Patch/Configuration Management, Vulnerability Management

Adobe Patch Tuesday: Flash Player with two critical updates

Adobe issued a light load of Patch Tuesday security updates today releasing only eight, with five rated critical with two of these affecting Flash Player.

The two critical Flash Player issues would allow for remote code execution if exploited, Adobe reported. The memory corruption issues, CVE-2017-11281 and CVE-2017-11282, affect Windows, Macintosh, Linux and Chrome OS and were picked up by Mateusz Jurczyk and Natalie Silvanovich of Google Project Zero.

The company has not spotted these vulnerabilities being exploited in the wild.

The remaining three critical patches, CVE-2017-11286, CVE-2017-11283 and CVE-2017-11284, were in Cold Fusion. The first is a parsing vulnerability could allow information disclosure, while the latter two mitigate unsafe Java deserialization that could result in remote code execution.

Cold Fusion also had one patch, CVE-2017-11285, rated important that also could lead to information disclosure. No exploits for these problems have been seen in the wild.

Nick Bloor of NCC Group, Daniel Sayk of Telekom Security and Daniel Lawson of Depth Security were credited with disclosing these issues.
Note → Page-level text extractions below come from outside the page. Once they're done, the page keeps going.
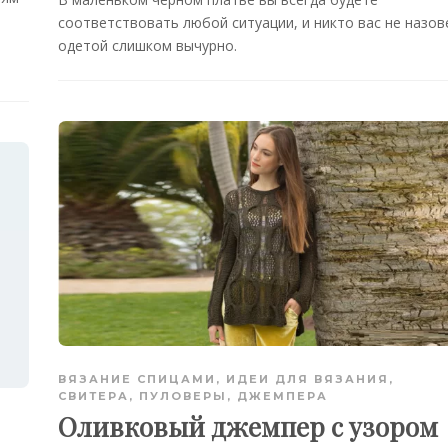
соответствовать любой ситуации, и никто вас не назов
одетой слишком вычурно.
ВЯЗАНИЕ СПИЦАМИ
,
ИДЕИ ДЛЯ ВЯЗАНИЯ
,
СВИТЕРА, ПУЛОВЕРЫ, ДЖЕМПЕРА
Оливковый джемпер с узором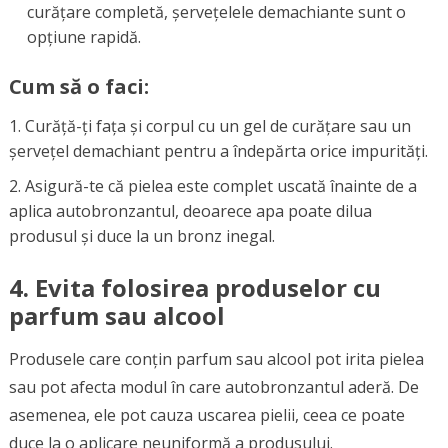
curățare completă, șervețelele demachiante sunt o
opțiune rapidă.
Cum să o faci:
Curăță-ți fața și corpul cu un gel de curățare sau un
șervețel demachiant pentru a îndepărta orice impurități.
Asigură-te că pielea este complet uscată înainte de a
aplica autobronzantul, deoarece apa poate dilua
produsul și duce la un bronz inegal.
4.
Evita folosirea produselor cu
parfum sau alcool
Produsele care conțin parfum sau alcool pot irita pielea
sau pot afecta modul în care autobronzantul aderă. De
asemenea, ele pot cauza uscarea pielii, ceea ce poate
duce la o aplicare neuniformă a produsului.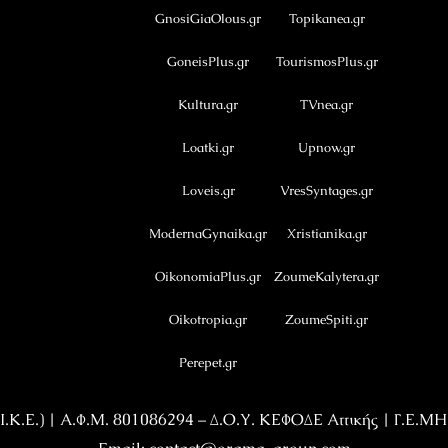
GnosiGiaOlous.gr
Topikanea.gr
GoneisPlus.gr
TourismosPlus.gr
Kultura.gr
TVnea.gr
Loatki.gr
Upnow.gr
Loveis.gr
VresSyntages.gr
ModernaGynaika.gr
Xristianika.gr
OikonomiaPlus.gr
ZoumeKalytera.gr
Oikotropia.gr
ZoumeSpiti.gr
Perepet.gr
Κ.Ε.) | Α.Φ.Μ. 801086294 – Δ.Ο.Υ. ΚΕΦΟΔΕ Αττικής | Γ.Ε.Μ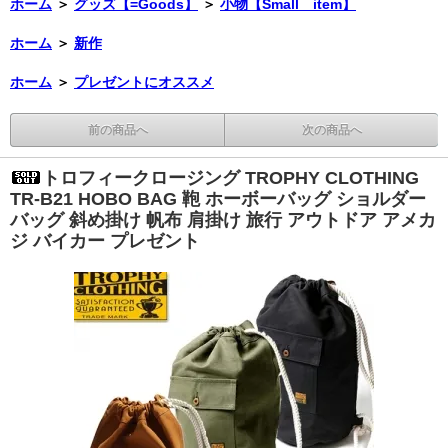
ホーム
＞
グッズ【=Goods】
＞
小物【Small item】
ホーム
＞
新作
ホーム
＞
プレゼントにオススメ
前の商品へ
次の商品へ
トロフィークロージング TROPHY CLOTHING
TR-B21 HOBO BAG 鞄 ホーボーバッグ ショルダー
バッグ 斜め掛け 帆布 肩掛け 旅行 アウトドア アメカ
ジ バイカー プレゼント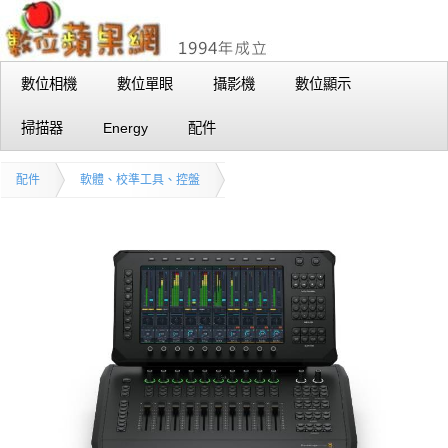
數位相機
數位單眼
攝影機
數位顯示
掃描器
Energy
配件
配件
軟體、校準工具、控盤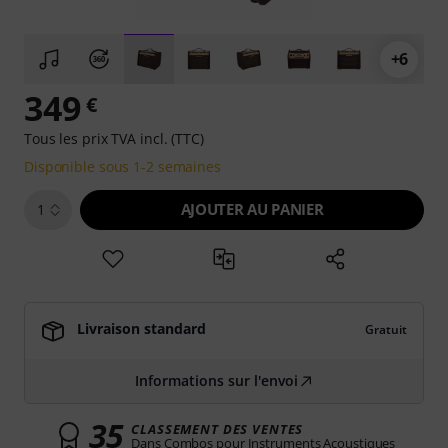
+6
349
€
Tous les prix TVA incl. (TTC)
Disponible sous 1-2 semaines
AJOUTER AU PANIER
1
Livraison standard
Gratuit
Informations sur l'envoi
35
CLASSEMENT DES VENTES
Dans Combos pour Instruments Acoustiques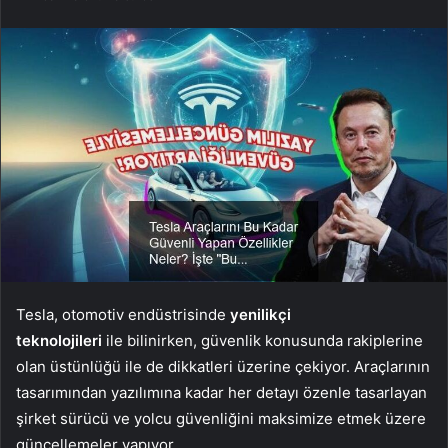
Tesla, otomotiv endüstrisinde
yenilikçi
teknolojileri
ile bilinirken, güvenlik konusunda rakiplerine
olan üstünlüğü ile de dikkatleri üzerine çekiyor. Araçlarının
tasarımından yazılımına kadar her detayı özenle tasarlayan
şirket sürücü ve yolcu güvenliğini maksimize etmek üzere
güncellemeler yapıyor.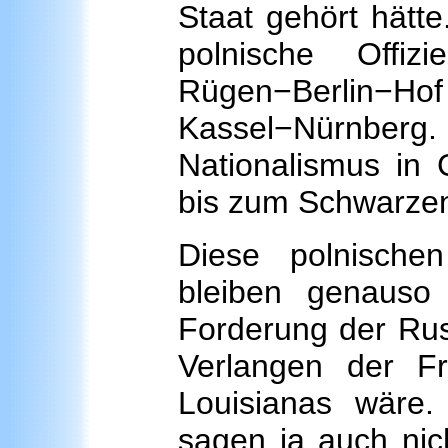
Staat gehört hätt
polnische Offiz
Rügen−Berlin−H
Kassel−Nürnberg. 
Nationalismus in 
bis zum Schwarze
Diese polnische
bleiben genauso 
Forderung der Rus
Verlangen der F
Louisianas wär
sagen ja auch nich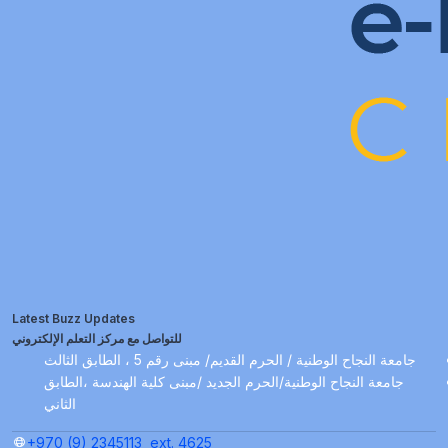
Latest Buzz Updates
للتواصل مع مركز التعلم الإلكتروني
جامعة النجاح الوطنية / الحرم القديم/ مبنى رقم 5 ، الطابق الثالث
جامعة النجاح الوطنية/الحرم الجديد /مبنى كلية الهندسة ،الطابق
الثاني
+970 (9) 2345113
ext. 4625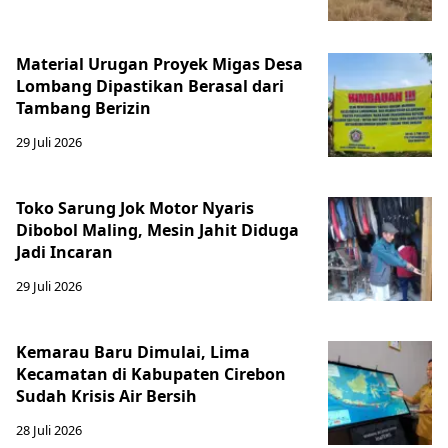
Material Urugan Proyek Migas Desa
Lombang Dipastikan Berasal dari
Tambang Berizin
29 Juli 2026
Toko Sarung Jok Motor Nyaris
Dibobol Maling, Mesin Jahit Diduga
Jadi Incaran
29 Juli 2026
Kemarau Baru Dimulai, Lima
Kecamatan di Kabupaten Cirebon
Sudah Krisis Air Bersih
28 Juli 2026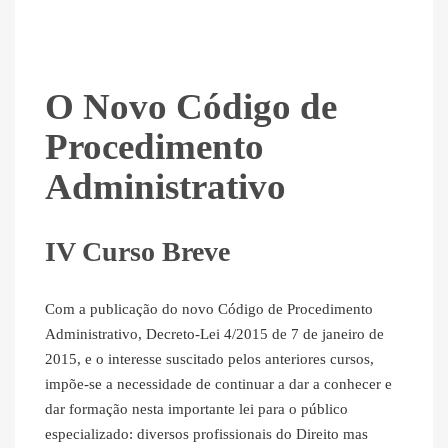
O Novo Código de
Procedimento
Administrativo
IV Curso Breve
Com a publicação do novo Código de Procedimento
Administrativo, Decreto-Lei 4/2015 de 7 de janeiro de
2015, e o interesse suscitado pelos anteriores cursos,
impõe-se a necessidade de continuar a dar a conhecer e
dar formação nesta importante lei para o público
especializado: diversos profissionais do Direito mas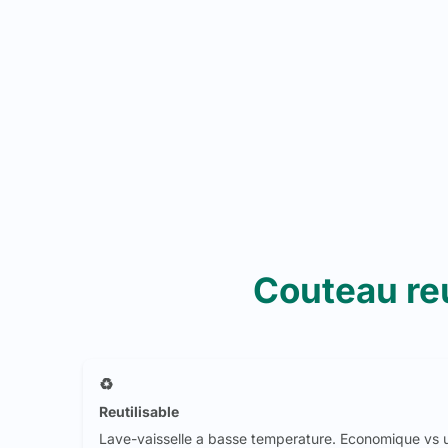
Couteau reu
♻️
Reutilisable
Lave-vaisselle a basse temperature. Economique vs u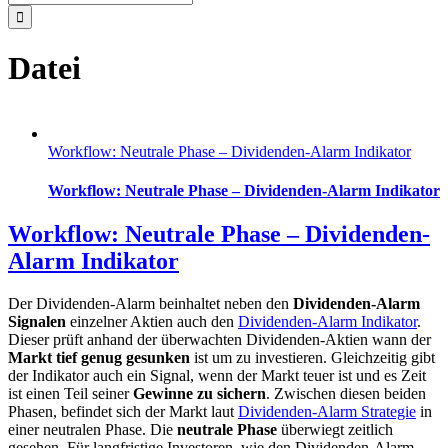
nach:
Datei
Workflow: Neutrale Phase – Dividenden-Alarm Indikator
Workflow: Neutrale Phase – Dividenden-Alarm Indikator
Workflow: Neutrale Phase – Dividenden-
Alarm Indikator
Der Dividenden-Alarm beinhaltet neben den
Dividenden-Alarm
Signalen
einzelner Aktien auch den
Dividenden-Alarm Indikator
.
Dieser prüft anhand der überwachten Dividenden-Aktien wann der
Markt tief genug gesunken
ist um zu investieren. Gleichzeitig gibt
der Indikator auch ein Signal, wenn der Markt teuer ist und es Zeit
ist einen Teil seiner
Gewinne zu sichern
. Zwischen diesen beiden
Phasen, befindet sich der Markt laut
Dividenden-Alarm Strategie
in
einer neutralen Phase. Die
neutrale Phase
überwiegt zeitlich
gesehen. Für langfristige Investoren, wie den Dividenden-Alarm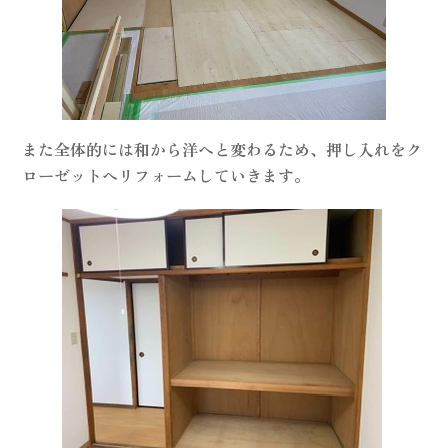
また全体的には和から洋へと変わるため、押し入れをク
ローゼットへリフォームしていきます。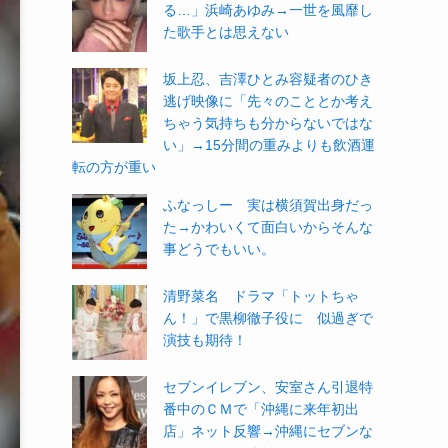
る…」浜崎あゆみ→一世を風靡し
た歌手とは思えない
坂上忍、吉澤ひとみ容疑者のひき
逃げ映像に「先々のこととか考え
ちゃう気持ちも分からないではな
い」→15分間の重みよりも飲酒運
転の方が重い
ふなっしー 実は横須賀出身だっ
た→かわいくて面白いからそんな
事どうでもいい。
清野菜名 ドラマ「トットちゃ
ん！」で黒柳徹子役に 似過ぎで
演技も期待！
セブンイレブン、安室さん引退特
番中のＣＭで「沖縄に来年初出
店」ネット反響→沖縄にセブンな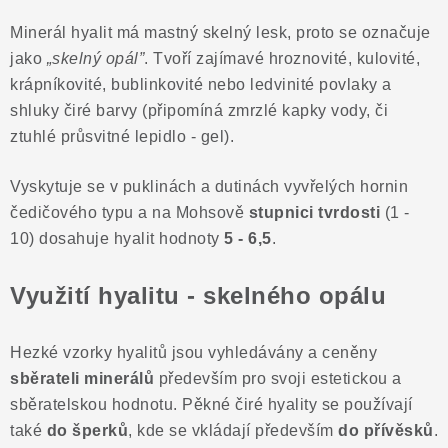
Poučení o právu na odstoupení od smlouvy
Minerál hyalit má mastný skelný lesk, proto se označuje
jako
„skelný opál”
. Tvoří zajímavé hroznovité, kulovité,
krápníkovité, bublinkovité nebo ledvinité povlaky a
shluky čiré barvy (připomíná zmrzlé kapky vody, či
ztuhlé průsvitné lepidlo - gel).
Vyskytuje se v puklinách a dutinách vyvřelých hornin
čedičového typu a n
a Mohsově
stupnici tvrdosti
(1 -
10) dosahuje hyalit hodnoty
5 - 6,5
.
Využití hyalitu - skelného opálu
Hezké vzorky hyalitů jsou vyhledávány a ceněny
sběrateli minerálů
především pro svoji estetickou a
sběratelskou hodnotu. Pěkné čiré hyality se používají
také
do šperků
, kde se vkládají především
do přívěsků
.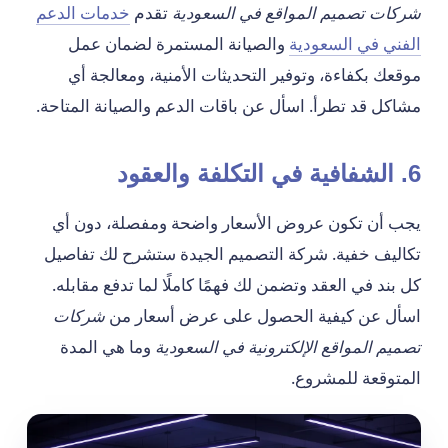
شركات تصميم المواقع في السعودية
تقدم
خدمات الدعم
الفني في السعودية
والصيانة المستمرة لضمان عمل
موقعك بكفاءة، وتوفير التحديثات الأمنية، ومعالجة أي
مشاكل قد تطرأ. اسأل عن باقات الدعم والصيانة المتاحة.
6. الشفافية في التكلفة والعقود
يجب أن تكون عروض الأسعار واضحة ومفصلة، دون أي
تكاليف خفية. شركة التصميم الجيدة ستشرح لك تفاصيل
كل بند في العقد وتضمن لك فهمًا كاملًا لما تدفع مقابله.
اسأل عن كيفية الحصول على عرض أسعار من
شركات
تصميم المواقع الإلكترونية في السعودية
وما هي المدة
المتوقعة للمشروع.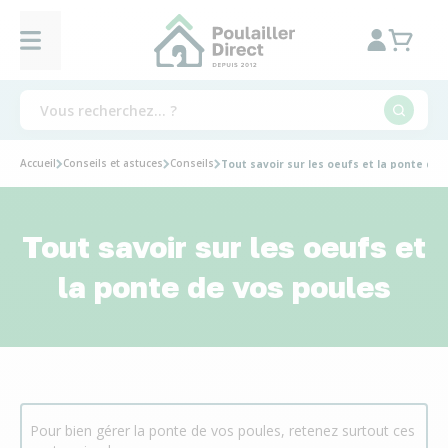
Accueil
Conseils et astuces
Conseils
Tout savoir sur les oeufs et la ponte de 
Tout savoir sur les oeufs et
la ponte de vos poules
Pour bien gérer la ponte de vos poules, retenez surtout ces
Adobe RoboHelp closes out the September updates with one important update, CVE-2017-3104, and CVE-2017-3105 which is rated moderate. If left unpatched the first would allow for a DOM-based cross-site scripting attack with the second potentially allowing an open redirect attack.

Reynold Regan of CNSI - Center for Technology & Innovation, Chennai found and reported both issues.

Adobe is not aware of any exploits in the wild associated with these vulnerabilities.